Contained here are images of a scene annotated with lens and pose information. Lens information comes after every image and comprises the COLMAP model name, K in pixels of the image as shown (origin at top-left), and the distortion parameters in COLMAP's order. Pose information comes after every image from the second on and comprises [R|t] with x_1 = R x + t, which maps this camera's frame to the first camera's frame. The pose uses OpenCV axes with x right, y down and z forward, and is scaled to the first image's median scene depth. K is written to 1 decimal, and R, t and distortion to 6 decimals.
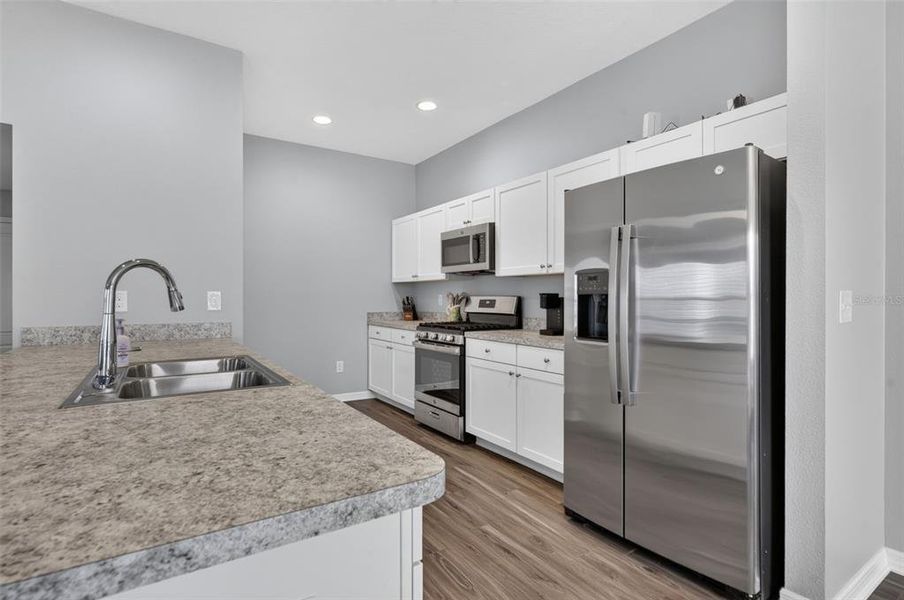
lens RADIAL K [[441.4, 0, 452.9], [0, 441.4, 297.6], [0, 0, 1]] dist [0.001438, 0.000062]
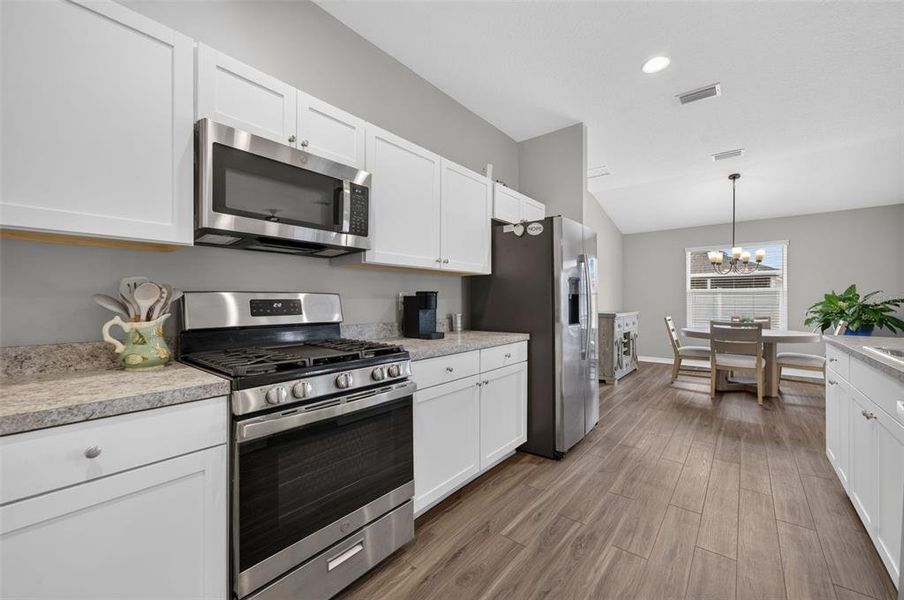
lens RADIAL K [[359.1, 0, 454.6], [0, 359.1, 299.6], [0, 0, 1]] dist [0.001260, 0.000604]
pose [[-0.292102, -0.012075, 0.956311, -0.557586], [-0.005299, 0.999925, 0.011007, -0.001195], [-0.956372, -0.001852, -0.292144, 1.325181]]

◆ Problem to solve
After removing the pictures, restate the whole listing above word for word.

◆ Response box
Contained here are images of a scene annotated with lens and pose information. Lens information comes after every image and comprises the COLMAP model name, K in pixels of the image as shown (origin at top-left), and the distortion parameters in COLMAP's order. Pose information comes after every image from the second on and comprises [R|t] with x_1 = R x + t, which maps this camera's frame to the first camera's frame. The pose uses OpenCV axes with x right, y down and z forward, and is scaled to the first image's median scene depth. K is written to 1 decimal, and R, t and distortion to 6 decimals.
lens RADIAL K [[441.4, 0, 452.9], [0, 441.4, 297.6], [0, 0, 1]] dist [0.001438, 0.000062]
lens RADIAL K [[359.1, 0, 454.6], [0, 359.1, 299.6], [0, 0, 1]] dist [0.001260, 0.000604]
pose [[-0.292102, -0.012075, 0.956311, -0.557586], [-0.005299, 0.999925, 0.011007, -0.001195], [-0.956372, -0.001852, -0.292144, 1.325181]]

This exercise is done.